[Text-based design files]
•••

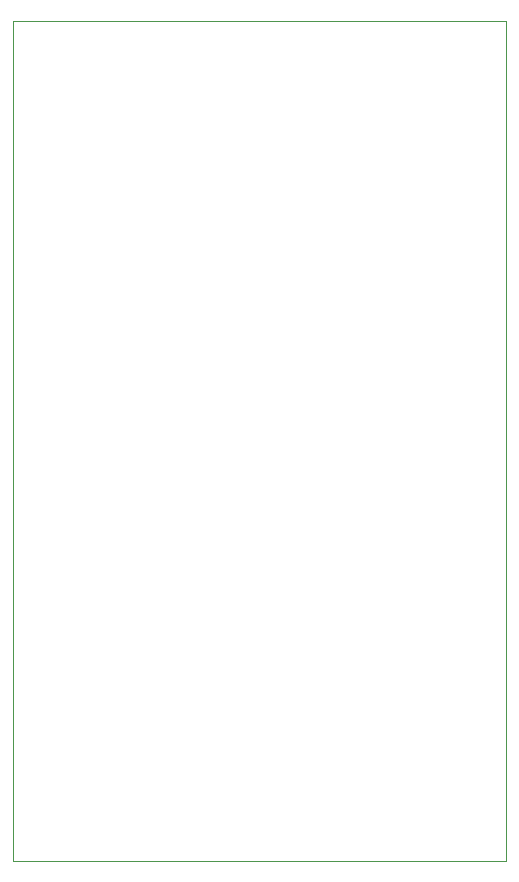
<source format=gm1>
%TF.GenerationSoftware,KiCad,Pcbnew,(6.0.8)*%
%TF.CreationDate,2022-11-23T10:53:18-05:00*%
%TF.ProjectId,upper_v3,75707065-725f-4763-932e-6b696361645f,rev?*%
%TF.SameCoordinates,Original*%
%TF.FileFunction,Profile,NP*%
%FSLAX46Y46*%
G04 Gerber Fmt 4.6, Leading zero omitted, Abs format (unit mm)*
G04 Created by KiCad (PCBNEW (6.0.8)) date 2022-11-23 10:53:18*
%MOMM*%
%LPD*%
G01*
G04 APERTURE LIST*
%TA.AperFunction,Profile*%
%ADD10C,0.050000*%
%TD*%
G04 APERTURE END LIST*
D10*
X157380000Y-127000000D02*
X115570000Y-127000000D01*
X115570000Y-127000000D02*
X115570000Y-55880000D01*
X115570000Y-55880000D02*
X157380000Y-55880000D01*
X157380000Y-55880000D02*
X157380000Y-127000000D01*
M02*

</source>
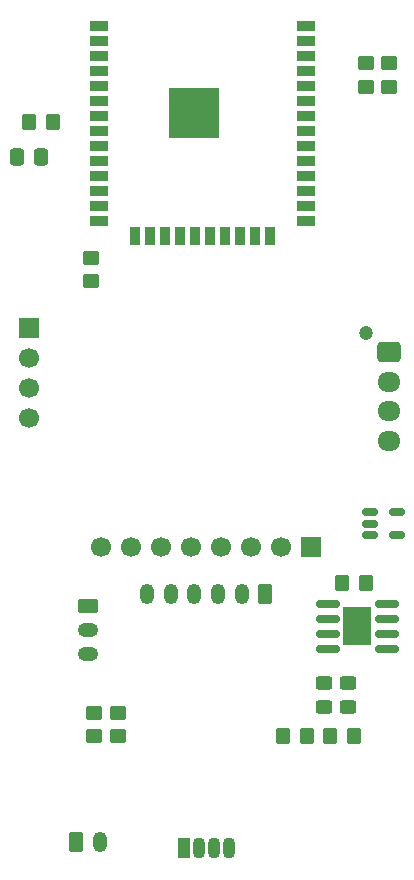
<source format=gbr>
%TF.GenerationSoftware,KiCad,Pcbnew,9.0.2*%
%TF.CreationDate,2025-12-20T20:47:09+01:00*%
%TF.ProjectId,Home sensor ESP32,486f6d65-2073-4656-9e73-6f7220455350,rev?*%
%TF.SameCoordinates,Original*%
%TF.FileFunction,Soldermask,Top*%
%TF.FilePolarity,Negative*%
%FSLAX46Y46*%
G04 Gerber Fmt 4.6, Leading zero omitted, Abs format (unit mm)*
G04 Created by KiCad (PCBNEW 9.0.2) date 2025-12-20 20:47:09*
%MOMM*%
%LPD*%
G01*
G04 APERTURE LIST*
G04 Aperture macros list*
%AMRoundRect*
0 Rectangle with rounded corners*
0 $1 Rounding radius*
0 $2 $3 $4 $5 $6 $7 $8 $9 X,Y pos of 4 corners*
0 Add a 4 corners polygon primitive as box body*
4,1,4,$2,$3,$4,$5,$6,$7,$8,$9,$2,$3,0*
0 Add four circle primitives for the rounded corners*
1,1,$1+$1,$2,$3*
1,1,$1+$1,$4,$5*
1,1,$1+$1,$6,$7*
1,1,$1+$1,$8,$9*
0 Add four rect primitives between the rounded corners*
20,1,$1+$1,$2,$3,$4,$5,0*
20,1,$1+$1,$4,$5,$6,$7,0*
20,1,$1+$1,$6,$7,$8,$9,0*
20,1,$1+$1,$8,$9,$2,$3,0*%
G04 Aperture macros list end*
%ADD10RoundRect,0.150000X-0.825000X-0.150000X0.825000X-0.150000X0.825000X0.150000X-0.825000X0.150000X0*%
%ADD11R,2.410000X3.300000*%
%ADD12RoundRect,0.150000X-0.512500X-0.150000X0.512500X-0.150000X0.512500X0.150000X-0.512500X0.150000X0*%
%ADD13RoundRect,0.250000X-0.450000X0.350000X-0.450000X-0.350000X0.450000X-0.350000X0.450000X0.350000X0*%
%ADD14RoundRect,0.250000X-0.350000X-0.450000X0.350000X-0.450000X0.350000X0.450000X-0.350000X0.450000X0*%
%ADD15R,1.700000X1.700000*%
%ADD16C,1.700000*%
%ADD17RoundRect,0.250000X-0.625000X0.350000X-0.625000X-0.350000X0.625000X-0.350000X0.625000X0.350000X0*%
%ADD18O,1.750000X1.200000*%
%ADD19RoundRect,0.250000X-0.450000X0.325000X-0.450000X-0.325000X0.450000X-0.325000X0.450000X0.325000X0*%
%ADD20R,1.500000X0.900000*%
%ADD21R,0.900000X1.500000*%
%ADD22C,0.600000*%
%ADD23R,4.200000X4.200000*%
%ADD24R,1.070000X1.800000*%
%ADD25O,1.070000X1.800000*%
%ADD26C,1.200000*%
%ADD27RoundRect,0.250000X-0.725000X0.600000X-0.725000X-0.600000X0.725000X-0.600000X0.725000X0.600000X0*%
%ADD28O,1.950000X1.700000*%
%ADD29RoundRect,0.250000X0.450000X-0.350000X0.450000X0.350000X-0.450000X0.350000X-0.450000X-0.350000X0*%
%ADD30RoundRect,0.250000X0.337500X0.475000X-0.337500X0.475000X-0.337500X-0.475000X0.337500X-0.475000X0*%
%ADD31RoundRect,0.250000X-0.350000X-0.625000X0.350000X-0.625000X0.350000X0.625000X-0.350000X0.625000X0*%
%ADD32O,1.200000X1.750000*%
%ADD33RoundRect,0.250000X0.350000X0.625000X-0.350000X0.625000X-0.350000X-0.625000X0.350000X-0.625000X0*%
G04 APERTURE END LIST*
D10*
%TO.C,U3*%
X98325000Y-92795000D03*
X98325000Y-94065000D03*
X98325000Y-95335000D03*
X98325000Y-96605000D03*
X103275000Y-96605000D03*
X103275000Y-95335000D03*
X103275000Y-94065000D03*
X103275000Y-92795000D03*
D11*
X100800000Y-94700000D03*
%TD*%
D12*
%TO.C,U2*%
X101862500Y-85050000D03*
X101862500Y-86000000D03*
X101862500Y-86950000D03*
X104137500Y-86950000D03*
X104137500Y-85050000D03*
%TD*%
D13*
%TO.C,R9*%
X78250000Y-63500000D03*
X78250000Y-65500000D03*
%TD*%
D14*
%TO.C,R2*%
X98500000Y-104000000D03*
X100500000Y-104000000D03*
%TD*%
D13*
%TO.C,R7*%
X101500000Y-47000000D03*
X101500000Y-49000000D03*
%TD*%
D15*
%TO.C,J3*%
X73000000Y-69420000D03*
D16*
X73000000Y-71960000D03*
X73000000Y-74500000D03*
X73000000Y-77040000D03*
%TD*%
D15*
%TO.C,J5*%
X96890000Y-88000000D03*
D16*
X94350000Y-88000000D03*
X91810000Y-88000000D03*
X89270000Y-88000000D03*
X86730000Y-88000000D03*
X84190000Y-88000000D03*
X81650000Y-88000000D03*
X79110000Y-88000000D03*
%TD*%
D13*
%TO.C,R5*%
X78500000Y-102000000D03*
X78500000Y-104000000D03*
%TD*%
D17*
%TO.C,SW1*%
X77950000Y-93000000D03*
D18*
X77950000Y-95000000D03*
X77950000Y-97000000D03*
%TD*%
D19*
%TO.C,D2*%
X98000000Y-99475000D03*
X98000000Y-101525000D03*
%TD*%
D20*
%TO.C,U1*%
X78930000Y-43865000D03*
X78930000Y-45135000D03*
X78930000Y-46405000D03*
X78930000Y-47675000D03*
X78930000Y-48945000D03*
X78930000Y-50215000D03*
X78930000Y-51485000D03*
X78930000Y-52755000D03*
X78930000Y-54025000D03*
X78930000Y-55295000D03*
X78930000Y-56565000D03*
X78930000Y-57835000D03*
X78930000Y-59105000D03*
X78930000Y-60375000D03*
D21*
X81970000Y-61625000D03*
X83240000Y-61625000D03*
X84510000Y-61625000D03*
X85780000Y-61625000D03*
X87050000Y-61625000D03*
X88320000Y-61625000D03*
X89590000Y-61625000D03*
X90860000Y-61625000D03*
X92130000Y-61625000D03*
X93400000Y-61625000D03*
D20*
X96430000Y-60375000D03*
X96430000Y-59105000D03*
X96430000Y-57835000D03*
X96430000Y-56565000D03*
X96430000Y-55295000D03*
X96430000Y-54025000D03*
X96430000Y-52755000D03*
X96430000Y-51485000D03*
X96430000Y-50215000D03*
X96430000Y-48945000D03*
X96430000Y-47675000D03*
X96430000Y-46405000D03*
X96430000Y-45135000D03*
X96430000Y-43865000D03*
D22*
X85475000Y-50442500D03*
X85475000Y-51967500D03*
X86237500Y-49680000D03*
X86237500Y-51205000D03*
X86237500Y-52730000D03*
X87000000Y-50442500D03*
D23*
X87000000Y-51205000D03*
D22*
X87000000Y-51967500D03*
X87762500Y-49680000D03*
X87762500Y-51205000D03*
X87762500Y-52730000D03*
X88525000Y-50442500D03*
X88525000Y-51967500D03*
%TD*%
D19*
%TO.C,D1*%
X100000000Y-99475000D03*
X100000000Y-101525000D03*
%TD*%
D13*
%TO.C,R4*%
X80500000Y-102000000D03*
X80500000Y-104000000D03*
%TD*%
D24*
%TO.C,D3*%
X86095000Y-113500000D03*
D25*
X87365000Y-113500000D03*
X88635000Y-113500000D03*
X89905000Y-113500000D03*
%TD*%
D26*
%TO.C,J6*%
X101500000Y-69900000D03*
D27*
X103500000Y-71500000D03*
D28*
X103500000Y-74000000D03*
X103500000Y-76500000D03*
X103500000Y-79000000D03*
%TD*%
D14*
%TO.C,R3*%
X94500000Y-104000000D03*
X96500000Y-104000000D03*
%TD*%
%TO.C,R1*%
X99500000Y-91000000D03*
X101500000Y-91000000D03*
%TD*%
%TO.C,R8*%
X73000000Y-52000000D03*
X75000000Y-52000000D03*
%TD*%
D29*
%TO.C,R6*%
X103500000Y-49000000D03*
X103500000Y-47000000D03*
%TD*%
D30*
%TO.C,C1*%
X74037500Y-55000000D03*
X71962500Y-55000000D03*
%TD*%
D31*
%TO.C,J2*%
X77000000Y-112950000D03*
D32*
X79000000Y-112950000D03*
%TD*%
D33*
%TO.C,J4*%
X93000000Y-92000000D03*
D32*
X91000000Y-92000000D03*
X89000000Y-92000000D03*
X87000000Y-92000000D03*
X85000000Y-92000000D03*
X83000000Y-92000000D03*
%TD*%
M02*

</source>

•••

Could you repeat, exactly and with nothing else, the lines from the first line of the records through the line containing "X115570000Y-55880000D02*"? Leave out the pictures.

<source format=gm1>
%TF.GenerationSoftware,KiCad,Pcbnew,(6.0.8)*%
%TF.CreationDate,2022-11-23T10:53:18-05:00*%
%TF.ProjectId,upper_v3,75707065-725f-4763-932e-6b696361645f,rev?*%
%TF.SameCoordinates,Original*%
%TF.FileFunction,Profile,NP*%
%FSLAX46Y46*%
G04 Gerber Fmt 4.6, Leading zero omitted, Abs format (unit mm)*
G04 Created by KiCad (PCBNEW (6.0.8)) date 2022-11-23 10:53:18*
%MOMM*%
%LPD*%
G01*
G04 APERTURE LIST*
%TA.AperFunction,Profile*%
%ADD10C,0.050000*%
%TD*%
G04 APERTURE END LIST*
D10*
X157380000Y-127000000D02*
X115570000Y-127000000D01*
X115570000Y-127000000D02*
X115570000Y-55880000D01*
X115570000Y-55880000D02*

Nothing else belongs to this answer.